* **Source text**:
* * *

11.2 Prorations. The items of revenue and expense set forth in this Section 11.2 shall be
prorated between the Parties (the “Prorations”) as of 11:59 p.m. on the day preceding the
Closing Date (the “Cut-Off Time”), or such other time expressly provided in this Section
11.2, so that the Closing Date is a day of income and expense for Purchaser.

     11.2.1. Taxes. All real property, personal property, and similar Taxes
(including any supplemental real estate taxes) shall be prorated as of the Cut-Off Time
between Seller and Purchaser. If the amount of any such Taxes is not ascertainable on the
Closing Date, the proration for such Taxes shall be based on the most recent available bill;
provided, however, that after the Closing, Seller and Purchaser shall reprorate the Taxes
and pay any deficiency in the original proration to the other Party promptly upon receipt of
the actual bill for the relevant taxable period. Seller shall be responsible for all
delinquent Taxes and interest and penalties associated therewith relating to Taxes due and
payable during its period of ownership of the Hotel, except to the extent Purchaser receives
a credit for such delinquent Taxes, interest and penalties. This Section 11.2.1 shall
survive the Closing.

* * *

* **Study material**:
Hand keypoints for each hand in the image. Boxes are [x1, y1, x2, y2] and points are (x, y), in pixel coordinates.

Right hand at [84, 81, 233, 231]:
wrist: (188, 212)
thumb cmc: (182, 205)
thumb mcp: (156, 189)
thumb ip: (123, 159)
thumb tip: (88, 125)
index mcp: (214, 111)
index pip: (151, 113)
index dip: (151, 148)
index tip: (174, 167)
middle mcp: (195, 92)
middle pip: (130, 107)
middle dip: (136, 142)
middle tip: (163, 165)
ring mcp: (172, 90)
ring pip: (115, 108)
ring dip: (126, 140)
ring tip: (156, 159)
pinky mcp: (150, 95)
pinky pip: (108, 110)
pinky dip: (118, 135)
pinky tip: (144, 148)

* * *

* **Brief 1**: How would you render this sentence from the prorations clause in Spanish: "All real property, personal property, and similar Taxes (including any supplemental real estate taxes) shall be prorated as of the Cut-Off Time between Seller and Purchaser."
* **Brief 2**: Can you summarize the prorations clause in three sentences?
The data has no connection to the text.

* **Written reply 1**: Todos los Impuestos sobre bienes inmuebles, bienes muebles y similares (incluidos los impuestos inmobiliarios complementarios) se prorratearán entre el Vendedor y el Comprador a la Hora de Corte.

* **Written reply 2**: The listed items of revenue and expense are prorated between the parties as of 11:59 p.m. on the day before the Closing Date, so that the Closing Date is a day of income and expense for Purchaser. Real property, personal property and similar Taxes are prorated at that Cut-Off Time, based on the most recent bill if the amount is not yet known, and are reprorated after Closing once the actual bill arrives. Seller is responsible for delinquent Taxes, interest and penalties from its period of owning the Hotel, except where Purchaser receives a credit for them, and this tax provision survives the Closing.